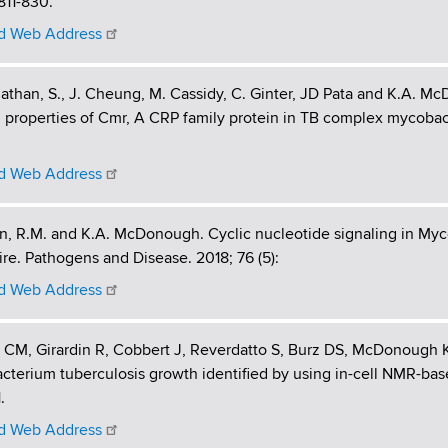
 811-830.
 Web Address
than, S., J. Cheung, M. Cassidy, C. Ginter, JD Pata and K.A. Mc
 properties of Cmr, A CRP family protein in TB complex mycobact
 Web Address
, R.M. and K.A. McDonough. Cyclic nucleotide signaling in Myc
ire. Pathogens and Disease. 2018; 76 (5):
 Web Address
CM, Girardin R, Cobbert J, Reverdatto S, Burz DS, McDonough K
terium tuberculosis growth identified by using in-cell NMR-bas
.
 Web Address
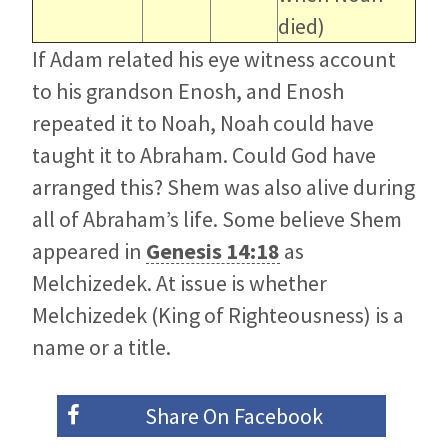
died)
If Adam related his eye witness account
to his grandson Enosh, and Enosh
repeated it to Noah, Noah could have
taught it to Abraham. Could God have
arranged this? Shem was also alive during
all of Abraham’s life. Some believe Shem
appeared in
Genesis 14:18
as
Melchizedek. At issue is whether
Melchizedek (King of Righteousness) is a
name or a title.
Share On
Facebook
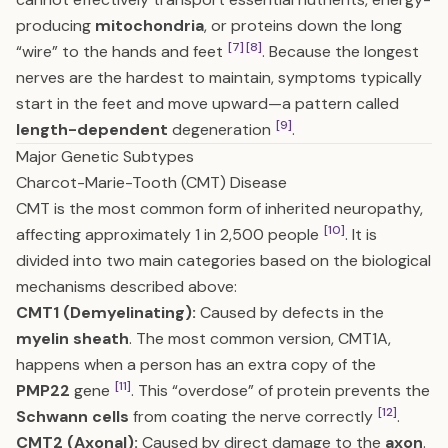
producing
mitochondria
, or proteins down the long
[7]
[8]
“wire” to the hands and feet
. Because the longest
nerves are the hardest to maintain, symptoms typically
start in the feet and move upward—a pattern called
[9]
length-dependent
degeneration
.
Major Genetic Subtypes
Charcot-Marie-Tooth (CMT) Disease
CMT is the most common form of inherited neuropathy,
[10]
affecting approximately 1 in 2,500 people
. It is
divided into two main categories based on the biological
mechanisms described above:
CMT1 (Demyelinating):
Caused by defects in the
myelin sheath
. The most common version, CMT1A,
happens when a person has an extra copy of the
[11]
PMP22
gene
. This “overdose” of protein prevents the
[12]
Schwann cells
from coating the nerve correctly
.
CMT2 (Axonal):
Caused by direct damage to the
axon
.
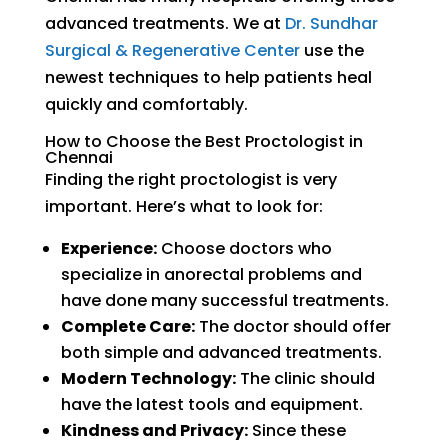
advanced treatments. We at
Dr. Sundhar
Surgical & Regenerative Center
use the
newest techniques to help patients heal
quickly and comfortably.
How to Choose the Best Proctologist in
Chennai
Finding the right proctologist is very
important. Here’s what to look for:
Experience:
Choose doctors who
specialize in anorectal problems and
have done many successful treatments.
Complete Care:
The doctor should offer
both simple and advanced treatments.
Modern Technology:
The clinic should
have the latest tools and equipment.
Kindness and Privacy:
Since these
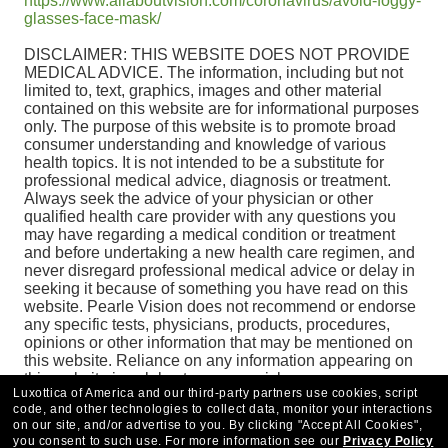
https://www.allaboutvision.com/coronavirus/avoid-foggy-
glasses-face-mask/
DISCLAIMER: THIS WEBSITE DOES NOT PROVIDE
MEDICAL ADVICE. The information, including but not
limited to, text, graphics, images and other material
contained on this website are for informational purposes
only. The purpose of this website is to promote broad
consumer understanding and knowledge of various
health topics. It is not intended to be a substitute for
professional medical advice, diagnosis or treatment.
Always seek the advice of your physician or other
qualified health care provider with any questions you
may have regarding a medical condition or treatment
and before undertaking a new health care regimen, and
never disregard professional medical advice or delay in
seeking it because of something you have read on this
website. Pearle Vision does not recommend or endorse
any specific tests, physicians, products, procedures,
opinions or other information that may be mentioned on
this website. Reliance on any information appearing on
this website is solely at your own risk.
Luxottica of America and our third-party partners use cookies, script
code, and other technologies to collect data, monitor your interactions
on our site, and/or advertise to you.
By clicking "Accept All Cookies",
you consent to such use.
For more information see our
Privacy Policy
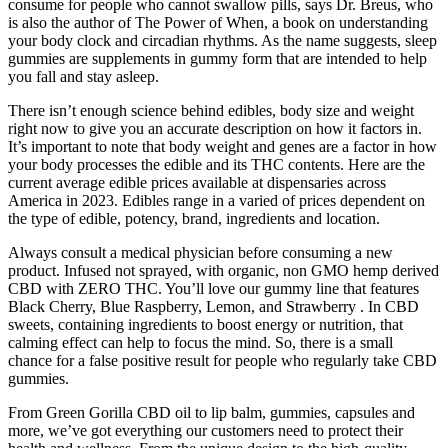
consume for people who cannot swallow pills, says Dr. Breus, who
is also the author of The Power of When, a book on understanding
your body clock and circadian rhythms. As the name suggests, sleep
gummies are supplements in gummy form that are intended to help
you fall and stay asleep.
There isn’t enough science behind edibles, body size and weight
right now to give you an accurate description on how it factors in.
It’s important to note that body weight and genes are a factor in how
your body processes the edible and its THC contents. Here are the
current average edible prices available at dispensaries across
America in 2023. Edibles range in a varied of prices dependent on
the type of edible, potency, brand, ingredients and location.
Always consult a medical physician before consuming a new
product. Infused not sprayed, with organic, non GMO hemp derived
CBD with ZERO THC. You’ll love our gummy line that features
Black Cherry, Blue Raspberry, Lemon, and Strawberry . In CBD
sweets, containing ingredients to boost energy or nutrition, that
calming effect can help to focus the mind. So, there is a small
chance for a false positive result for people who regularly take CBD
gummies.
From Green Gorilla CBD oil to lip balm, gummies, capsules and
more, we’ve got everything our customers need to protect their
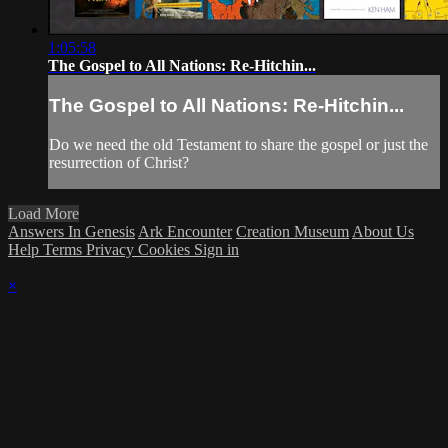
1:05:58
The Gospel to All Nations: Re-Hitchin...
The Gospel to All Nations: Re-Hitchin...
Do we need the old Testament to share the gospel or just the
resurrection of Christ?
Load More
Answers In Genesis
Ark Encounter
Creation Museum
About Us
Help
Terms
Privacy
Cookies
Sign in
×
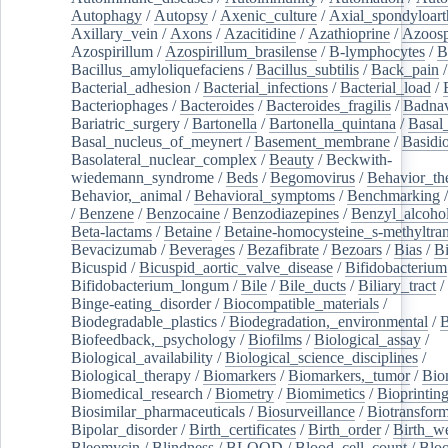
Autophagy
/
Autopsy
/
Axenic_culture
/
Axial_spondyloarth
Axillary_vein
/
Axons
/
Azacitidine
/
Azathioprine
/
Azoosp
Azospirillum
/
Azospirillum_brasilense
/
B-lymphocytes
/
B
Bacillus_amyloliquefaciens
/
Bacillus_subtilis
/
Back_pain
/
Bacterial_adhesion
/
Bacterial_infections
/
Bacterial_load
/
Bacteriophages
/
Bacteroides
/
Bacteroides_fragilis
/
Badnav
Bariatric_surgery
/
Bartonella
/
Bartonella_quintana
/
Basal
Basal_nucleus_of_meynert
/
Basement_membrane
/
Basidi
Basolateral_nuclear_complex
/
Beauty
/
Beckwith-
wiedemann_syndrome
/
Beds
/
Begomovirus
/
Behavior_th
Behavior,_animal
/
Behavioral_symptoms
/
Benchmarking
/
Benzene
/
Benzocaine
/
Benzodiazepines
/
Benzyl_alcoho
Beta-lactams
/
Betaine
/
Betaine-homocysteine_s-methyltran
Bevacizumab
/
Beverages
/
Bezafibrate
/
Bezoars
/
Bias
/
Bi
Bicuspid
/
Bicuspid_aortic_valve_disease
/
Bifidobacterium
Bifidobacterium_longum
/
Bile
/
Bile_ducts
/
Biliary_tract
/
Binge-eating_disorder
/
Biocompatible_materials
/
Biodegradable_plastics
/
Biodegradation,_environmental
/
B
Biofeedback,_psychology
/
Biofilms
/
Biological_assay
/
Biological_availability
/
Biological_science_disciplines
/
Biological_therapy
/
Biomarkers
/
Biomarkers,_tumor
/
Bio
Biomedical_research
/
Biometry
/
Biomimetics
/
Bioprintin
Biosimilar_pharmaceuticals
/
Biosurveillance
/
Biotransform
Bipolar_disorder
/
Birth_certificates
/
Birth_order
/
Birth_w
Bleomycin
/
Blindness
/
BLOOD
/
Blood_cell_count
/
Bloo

Your goal:
Could you transcribe exactly the entries above, but only the lines from the one with "taught it to Abraham. Could God have" through the one with "health topics. It", and without pictures?

Exercise response:
taught it to Abraham. Could God have
arranged this? Shem was also alive during
all of Abraham’s life. Some believe Shem
appeared in
Genesis 14:18
as
Melchizedek. At issue is whether
Melchizedek (King of Righteousness) is a
name or a title.
Share On
Facebook
producing
mitochondria
, or proteins down the long
[7]
[8]
“wire” to the hands and feet
. Because the longest
nerves are the hardest to maintain, symptoms typically
start in the feet and move upward—a pattern called
[9]
length-dependent
degeneration
.
Major Genetic Subtypes
Charcot-Marie-Tooth (CMT) Disease
CMT is the most common form of inherited neuropathy,
[10]
affecting approximately 1 in 2,500 people
. It is
divided into two main categories based on the biological
mechanisms described above:
CMT1 (Demyelinating):
Caused by defects in the
myelin sheath
. The most common version, CMT1A,
happens when a person has an extra copy of the
[11]
PMP22
gene
. This “overdose” of protein prevents the
[12]
Schwann cells
from coating the nerve correctly
.
CMT2 (Axonal):
Caused by direct damage to the
axon
.
advanced treatments. We at
Dr. Sundhar
Surgical & Regenerative Center
use the
newest techniques to help patients heal
quickly and comfortably.
How to Choose the Best Proctologist in
Chennai
Finding the right proctologist is very
important. Here’s what to look for:
Experience:
Choose doctors who
specialize in anorectal problems and
have done many successful treatments.
Complete Care:
The doctor should offer
both simple and advanced treatments.
Modern Technology:
The clinic should
have the latest tools and equipment.
Kindness and Privacy:
Since these
https://www.allaboutvision.com/coronavirus/avoid-foggy-
glasses-face-mask/
DISCLAIMER: THIS WEBSITE DOES NOT PROVIDE
MEDICAL ADVICE. The information, including but not
limited to, text, graphics, images and other material
contained on this website are for informational purposes
only. The purpose of this website is to promote broad
consumer understanding and knowledge of various
health topics. It is not intended to be a substitute for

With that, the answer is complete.